43. The self-compensating, radially expandable tubular stent as claimed in claim 42, wherein at least one of the one or more over-parallel U-shaped elements is disposed with its elongate converging opening oriented generally perpendicular to the longitudinal axis of the stent.

44. The self-compensating, radially expandable tubular stent as claimed in claim 42, wherein at least one of the one or more over-parallel U-shaped elements is disposed with its elongate converging opening oriented generally parallel to the longitudinal axis of the stent.

45. The self-compensating, radially expandable tubular stent as claimed in claim 42, wherein at least one of the one or more over-parallel U-shaped elements is disposed with its elongate converging opening oriented diagonally with respect to the longitudinal axis of the stent.

46. The self-compensating, radially expandable tubular stent as claimed in claim 42, wherein each extendable element is connected to an adjacent extendable element in a ring by a circumferentially extensible connector.

47. The self-compensating, radially expandable tubular stent as claimed in claim 46, wherein the extensible connector is a U-shaped connector having parallel arms defining a substantially constant width opening therebetween.

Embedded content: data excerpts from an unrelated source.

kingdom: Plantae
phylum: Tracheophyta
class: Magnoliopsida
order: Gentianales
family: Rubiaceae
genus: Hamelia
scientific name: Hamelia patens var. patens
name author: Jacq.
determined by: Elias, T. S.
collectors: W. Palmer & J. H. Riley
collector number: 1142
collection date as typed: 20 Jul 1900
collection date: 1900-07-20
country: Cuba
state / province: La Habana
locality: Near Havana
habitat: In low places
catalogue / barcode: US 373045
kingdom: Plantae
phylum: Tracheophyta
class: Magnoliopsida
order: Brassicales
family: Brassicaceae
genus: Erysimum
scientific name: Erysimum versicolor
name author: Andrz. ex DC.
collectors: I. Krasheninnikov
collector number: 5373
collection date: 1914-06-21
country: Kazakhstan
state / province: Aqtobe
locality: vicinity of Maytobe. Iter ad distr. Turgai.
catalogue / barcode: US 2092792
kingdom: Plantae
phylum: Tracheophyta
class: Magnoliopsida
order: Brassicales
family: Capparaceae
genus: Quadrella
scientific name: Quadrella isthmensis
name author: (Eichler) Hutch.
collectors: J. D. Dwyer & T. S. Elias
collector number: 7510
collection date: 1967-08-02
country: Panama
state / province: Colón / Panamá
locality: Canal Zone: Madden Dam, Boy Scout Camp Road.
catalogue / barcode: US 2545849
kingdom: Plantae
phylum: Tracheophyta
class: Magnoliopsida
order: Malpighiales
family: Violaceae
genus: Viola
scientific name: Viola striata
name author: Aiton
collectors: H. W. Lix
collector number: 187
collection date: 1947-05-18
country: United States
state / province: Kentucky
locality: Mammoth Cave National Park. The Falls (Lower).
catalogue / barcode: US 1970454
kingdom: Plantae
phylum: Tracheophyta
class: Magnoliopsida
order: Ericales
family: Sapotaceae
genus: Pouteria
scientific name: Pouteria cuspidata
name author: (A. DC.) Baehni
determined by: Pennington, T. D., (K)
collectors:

48. The self-compensating, radially expandable tubular stent as claimed in claim 47, wherein the constant width opening of the U-shaped connector is disposed in a substantially parallel orientation with respect to the longitudinal axis of the stent.

49. The self-compensating, radially expandable tubular stent as claimed in claim 47, wherein the constant width opening of the U-shaped connector is disposed in a diagonal orientation with respect to the longitudinal axis of the stent.

50. The self-compensating, radially expandable tubular stent as claimed in claim 46, wherein the extensible connector is an over-parallel U-shaped connector having converging arms defining a converging opening therebetween.

51. The self-compensating, radially expandable tubular stent as claimed in claim 50, wherein the converging opening of the over-parallel U-shaped connector is disposed in a substantially parallel orientation with respect to the longitudinal axis of the stent.

52. The self-compensating, radially expandable tubular stent as claimed in claim 50, wherein the converging opening of the over-parallel U-shaped connector is disposed in a diagonal orientation with respect to the longitudinal axis of the stent.

53. The self-compensating, radially expandable tubular stent as claimed in claim 42, wherein each expandable ring is disposed obliquely with respect to the longitudinal axis of the stent.

54. The self-compensating, radially expandable tubular stent as claimed in claim 42, wherein radial expansion of said stent results in substantially no shortening in the length of said stent.